Entradas de la colección
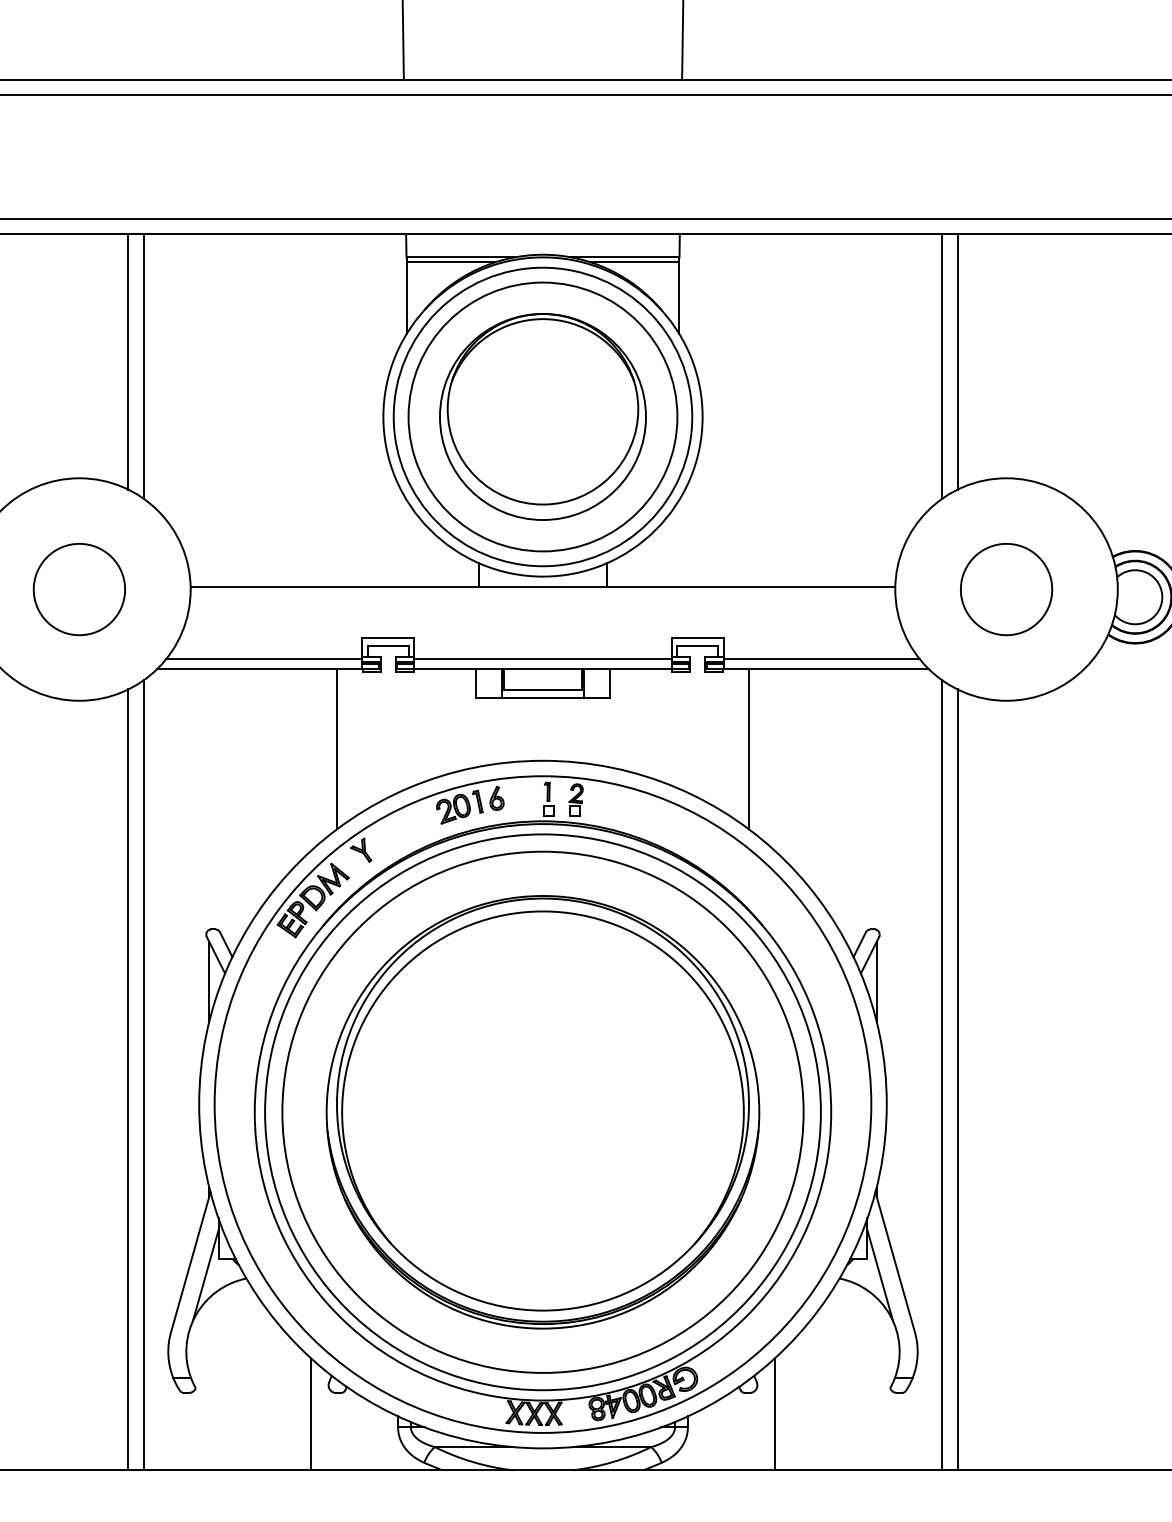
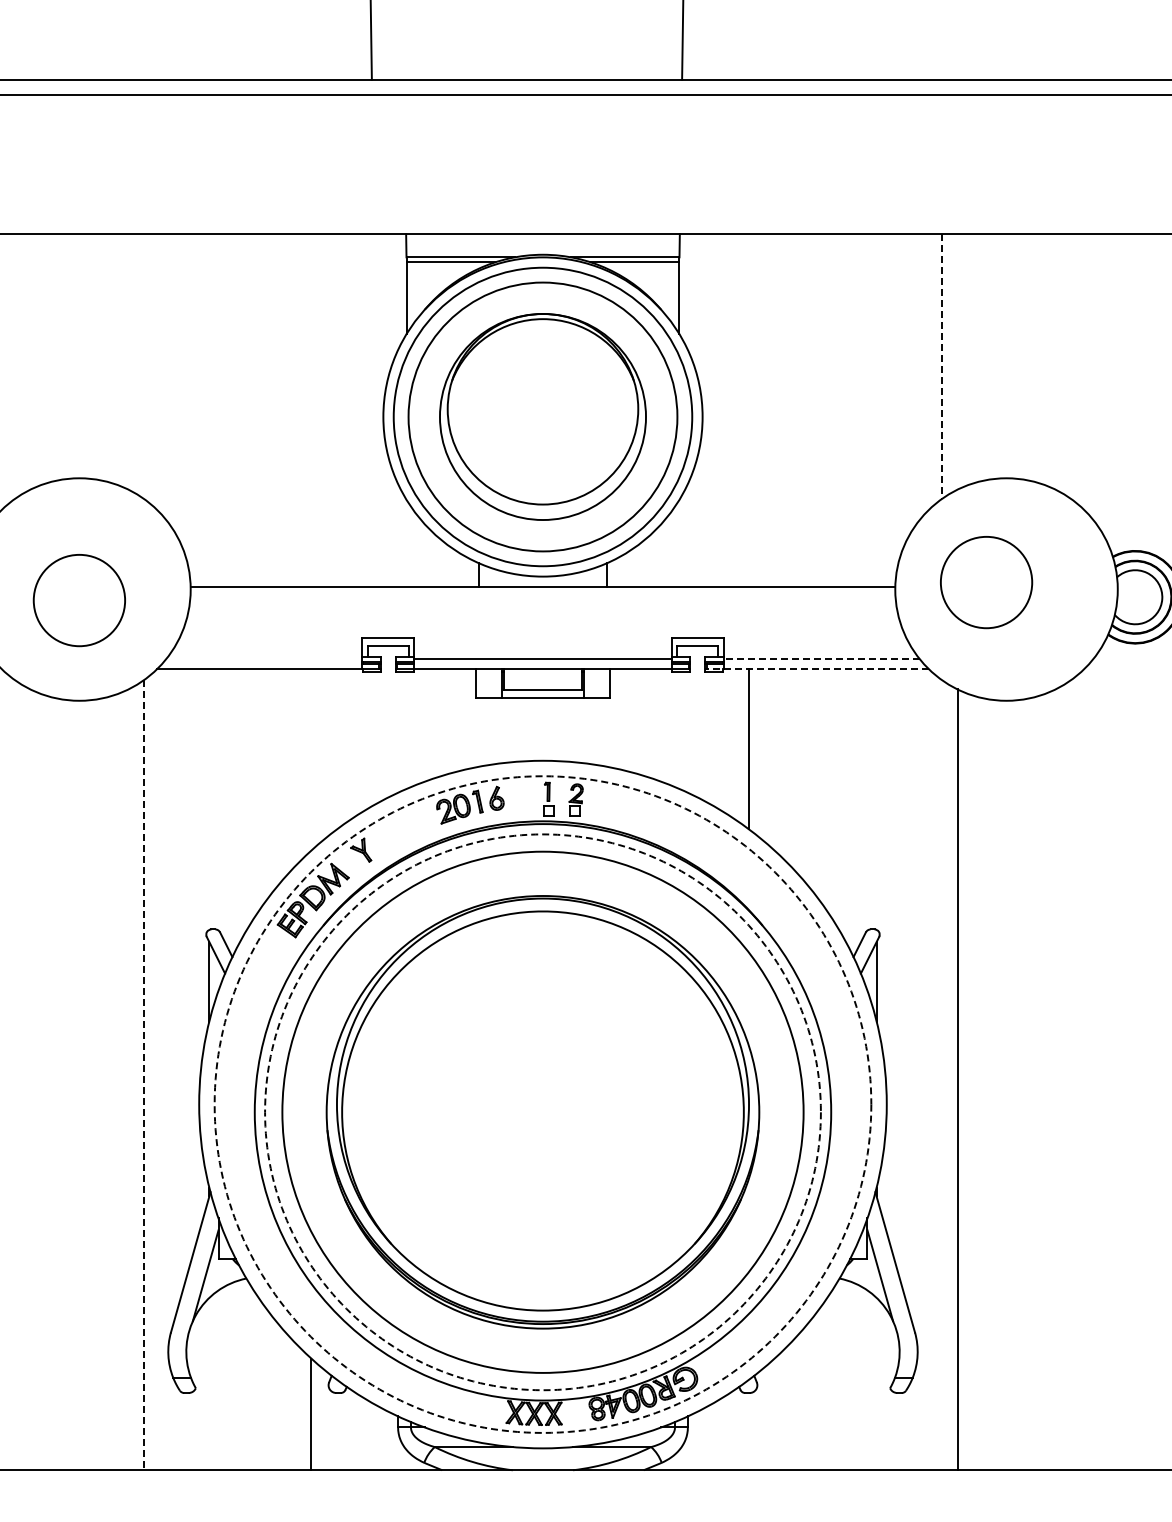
line at (402, 40) position: (402, 40) -> (370, 40)
line at (585, 218): present -> none
line at (128, 361): present -> none
line at (957, 361): present -> none
line at (143, 366): present -> none
line at (942, 366): solid -> dashed
circle at (78, 589) position: (78, 589) -> (78, 600)
circle at (1006, 589) position: (1006, 589) -> (986, 582)
line at (264, 659): present -> none
line at (821, 659): solid -> dashed
line at (817, 669): solid -> dashed
line at (336, 749): present -> none
line at (143, 1075): solid -> dashed
line at (942, 1075): present -> none
line at (128, 1079): present -> none
circle at (542, 1104): solid -> dashed
circle at (542, 1112): solid -> dashed
line at (774, 1414): present -> none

#### [Requisitos de la tarea]
Cuenta las líneas de las entradas que contienen la cadena "solid", distinguiendo mayúsculas de minúsculas. ¿Cuántas son? Da solo el número.

#### [Respuesta]
6